Staff Reporter
WINDHOEK – National Assembly PRO, David Nahongandja, has clarified the return to Treasury of National Assembly N$16.4 million.
Namibia Press Agency (Nampa) in a story published in New Era on Thursday reported that the National Assembly returned N$16.4 million to Treasury.
However, Nahongandja, in a statement last week, said context was missing in the story.
“The facts are as follows: The budget allocations to an Offices, Ministries, Agencies (OMAs) of the State have two components, i.e the development and operational budget,” he said.
He said the development budget is where OMAs pay for their capital projects expenditures, for example, constructions, renovations, while the operational budget funds operation and administrative expenses such as salaries, DSA and other expenses related to the institution’s administration and personnel condition of services.
He explained that for the financial year 2017/2018, the National Assembly was allocated N$14 million under its development budget.
“Out of this, N$2 054 554.45 was spent leaving a balance of N$11 945 445.55 unspent,” he said.
“On the operational budget account, a savings of N$4 468 035.05 was returned to Treasury due to some planned official trips, which were cancelled, vacant positions which could not be filled or positions which became vacant during the financial year due to staff movements i.e resignations and retirements,” he added.

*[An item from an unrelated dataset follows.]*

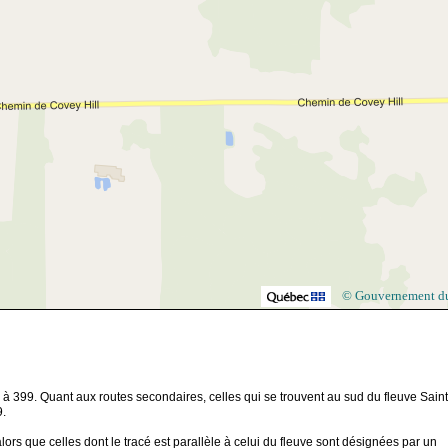
© Gouvernement d
 à 399. Quant aux routes secondaires, celles qui se trouvent au sud du fleuve Saint
9.
ors que celles dont le tracé est parallèle à celui du fleuve sont désignées par un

He further noted that development budget was strictly meant for the renovation of an aged –107-year-old Parliament Building. However, he said the renovations could not take place during the financial year due to the cumbersome tendering process as a result of the new Public Procurement Act (Act 15 of 2015), thus, the money was returned to Treasury.
“In terms of the State Finance Act, 1991 (Act 31 of 1991) and Treasury Instructions, savings emanating from development budget cannot be redirected to any other operational activity, including Parliamentary Standing Committees activities, and as such, the funds have to be returned to Treasury,” he said.
He said it is absolutely correct and fundamentally within the prescribed financial procedures to return monies saved on capital projects and personnel expenses to Treasury at the end of the financial year.
“This is the normal practice in the public sector anywhere in world,” he said.